All the Blood Involved in Love
In Maya Marshall’s first full-length collection, All the Blood Involved in Love, the titular “blood” refers both to the gore and violence that often accompanies actual or imagined sexual reproduction, and to family. Marshall links questions of Black womanhood to the broader sociopolitical climate of our times, as when, in “To Deliver All Stillborn Safely,” the poet reflects on “American rot,” including “the people cop-murdered in the streets and / governments saving rapists’ fruit to spite the women bearing it.” The poem then explodes into a fiery, visceral image:
In my nightmare, twin black boys erupt from my pelvis
—through bone, flesh, and pubic hair—
form igneous rock when they hit the air.
Many poems wrestle with societal and familial expectations related to caretaking.

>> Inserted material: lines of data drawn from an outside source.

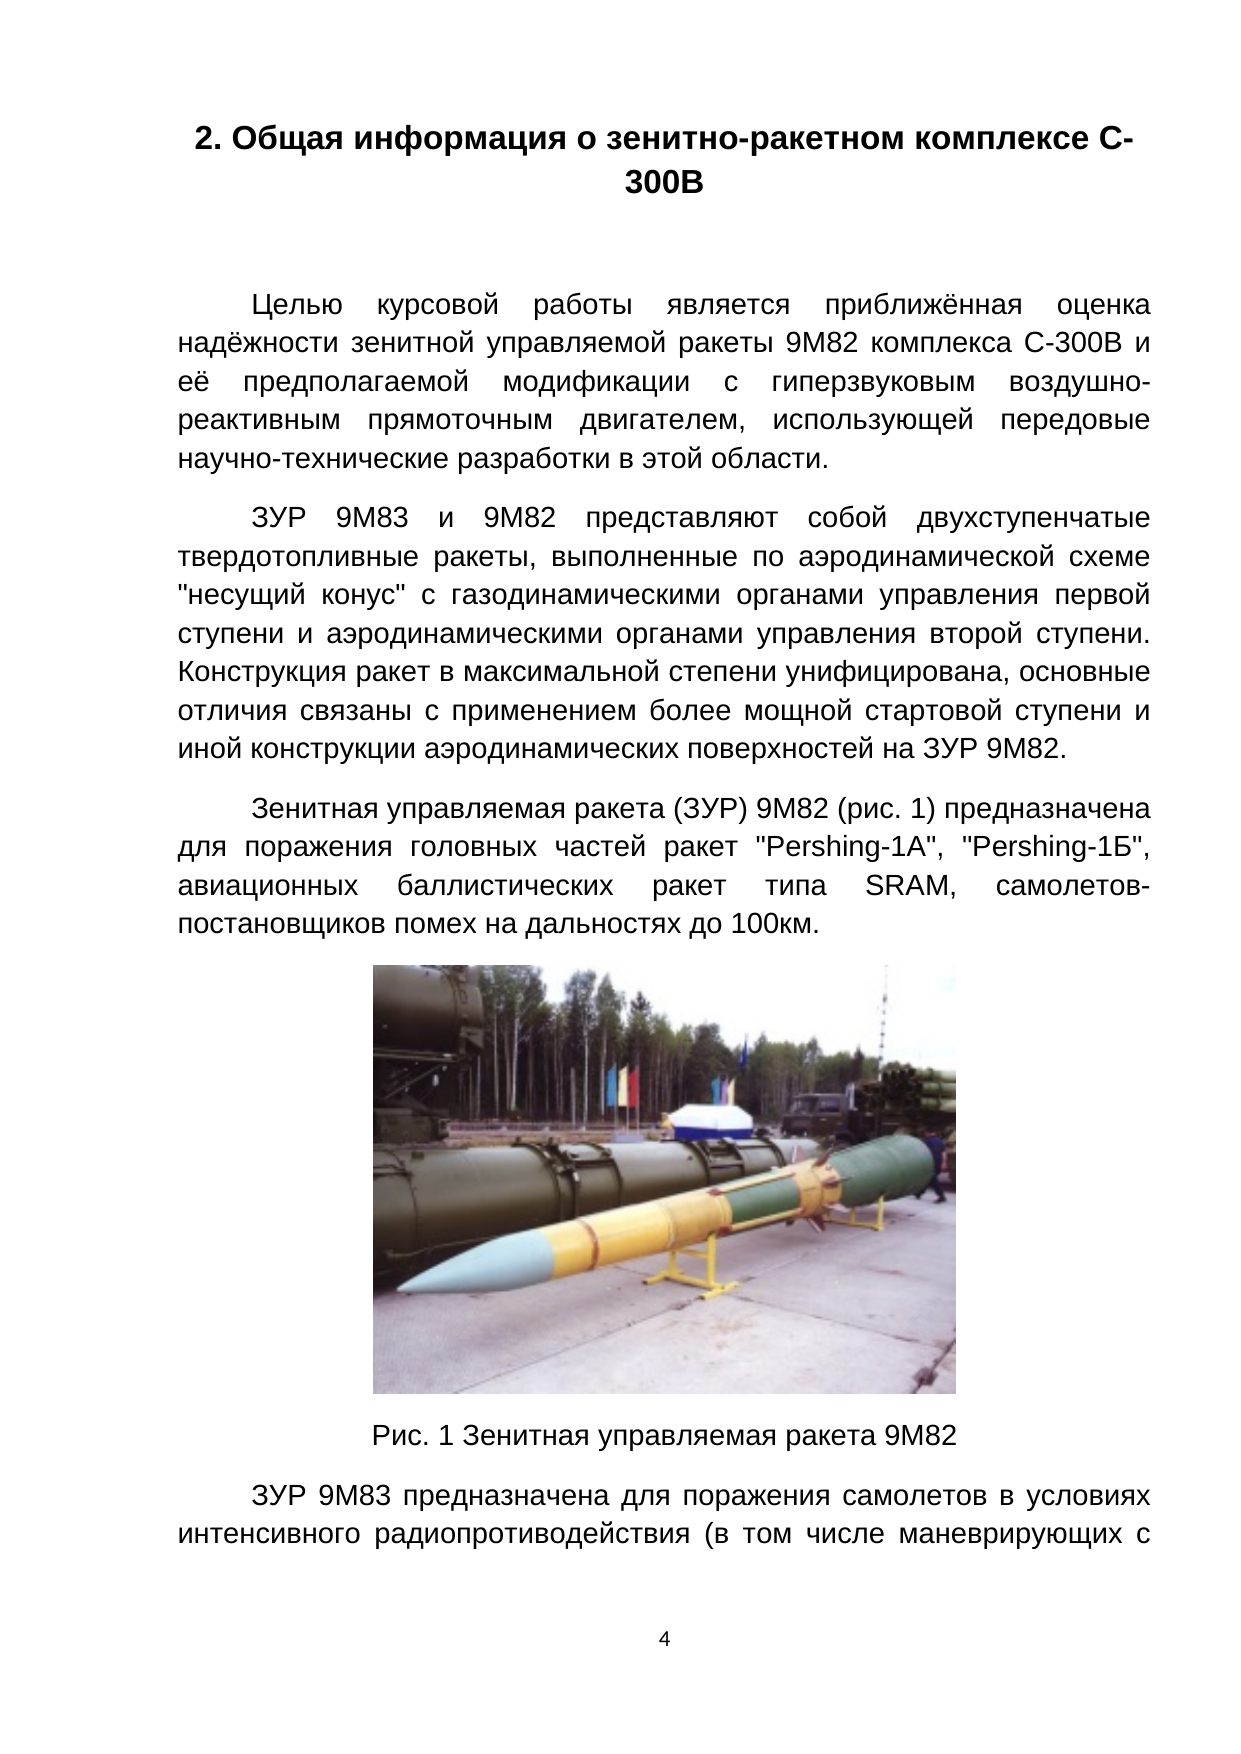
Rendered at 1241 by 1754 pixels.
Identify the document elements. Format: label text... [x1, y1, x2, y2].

text Рис. 1 Зенитная управляемая ракета 9М82 [177, 1418, 1152, 1452]
text ЗУР 9М83 и 9М82 представляют собой двухступенчатые твердотопливные ракеты, выполненные по аэродинамической схеме "несущий конус" с газодинамическими органами управления первой ступени и аэродинамическими органами управления второй ступени. Конструкция ракет в максимальной степени унифицирована, основные отличия связаны с применением более мощной стартовой ступени и иной конструкции аэродинамических поверхностей на ЗУР 9М82. [177, 500, 1152, 765]
picture [373, 965, 956, 1394]
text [177, 1477, 1152, 1549]
text Зенитная управляемая ракета (ЗУР) 9М82 (рис. 1) предназначена для поражения головных частей ракет "Pershing-1А", "Pershing-1Б", авиационных баллистических ракет типа SRAM, самолетов-постановщиков помех на дальностях до 100км. [177, 791, 1152, 940]
text Целью курсовой работы является приближённая оценка надёжности зенитной управляемой ракеты 9М82 комплекса С-300В и её предполагаемой модификации с гиперзвуковым воздушно-реактивным прямоточным двигателем, использующей передовые научно-технические разработки в этой области. [177, 287, 1152, 474]
text 2. Общая информация о зенитно-ракетном комплексе С-300В [177, 118, 1152, 201]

In “Baptism,” the speaker and her brother exchange promises about caring for their dying mother: “She can live with me when it’s time to wash / her softest parts, hear her final secrets, watch her next rebirth.” In “Caregiving,” the focus is on an elderly man “haunted by his living mother,” who “wanders her house outside, or fully inside of her mind”:
There’s sweetness in rot. Like the oranges K—brought for Christmas: bright and hardening by January—wrinkled, shriveling, still moist inside. The breast and pure white brassiere. Her skin and diaper.
It’s clean where her lost breasts have gone. Who will take care of this man who blushes to dress his mother?
These shifts in emphasis allow for a nuanced approach to difficult and often complex issues. In “Abortion Ban,” Marshall uses direct metaphors to chilling effect:
A livebirth with a dead mother is a school lunch.
A stillbirth is a twenty-thousand-dollar bill.A pregnant black woman is a dead black woman.
A black woman who miscarries is a dead crow.
In the poem “Lavender Menace Adopts a Black Boy,” Marshall imagines a “Black boy” who “could be / a first cousin once-removed,” who “looks / like a father he’s never seen,” is “a grandma’s boy,” or “a dragonfly: brilliant, iridescent, / conspicuous in flight,” before closing with: “A single black boy is the / softest avocado in the market.”